Est-ce que le public lit encore les critiques ?

On essaie de savoir si le public lit encore les critiques de jeux vidéo et autres

Vous avez peut-être remarqué que depuis quelques temps, on publie moins de critiques sur Jeux.ca, et qu’on se concentre plus sur d’autres types de textes, des nouvelles aux textes d’opinion.

La vérité, c’est que pour une petite équipe qui doit privilégier sur quoi elle met son temps, force était d’admettre que les critiques n’étaient pas nos textes les plus populaires, même si c’est agréable à écrire pour nous.

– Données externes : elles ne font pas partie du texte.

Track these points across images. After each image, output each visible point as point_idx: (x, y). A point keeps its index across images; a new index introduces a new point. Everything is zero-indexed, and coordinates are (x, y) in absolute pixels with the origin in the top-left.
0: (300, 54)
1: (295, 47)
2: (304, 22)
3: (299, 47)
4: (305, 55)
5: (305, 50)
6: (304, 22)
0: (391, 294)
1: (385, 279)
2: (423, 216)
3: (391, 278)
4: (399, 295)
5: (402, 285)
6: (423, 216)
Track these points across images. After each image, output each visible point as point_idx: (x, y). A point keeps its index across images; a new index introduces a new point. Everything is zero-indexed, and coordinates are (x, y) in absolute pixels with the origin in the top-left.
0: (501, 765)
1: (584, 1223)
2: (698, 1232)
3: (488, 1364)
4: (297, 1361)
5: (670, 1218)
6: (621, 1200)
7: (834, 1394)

Mais il semble que notre situation n’est pas isolée, si on en croit le PDG d’Embracer (qui ont récemment fait l’acquisition des studios montréalais de Square Enix) qui a déclaré que « l’époque où les scores Metacritic déterminaient le succès d’un jeu est révolue ».

Alors est-ce que le public lit encore les critiques ?

L’ère des médias sociaux

En effet, c’est dans un appel aux investisseurs qu’il y est allé de cette déclaration surprenante. L’animateur de la rencontre soulignait que le plus récent jeu publié par l’éditeur, Evil Dead: The Game, avait reçu des notes correctes (74 sur Metacritic), mais performait au-delà des attentes d’Embracer.

Il a dit que de nos jours, ce sont « les médias sociaux, les influenceurs et le buzz » qui vendent les jeux.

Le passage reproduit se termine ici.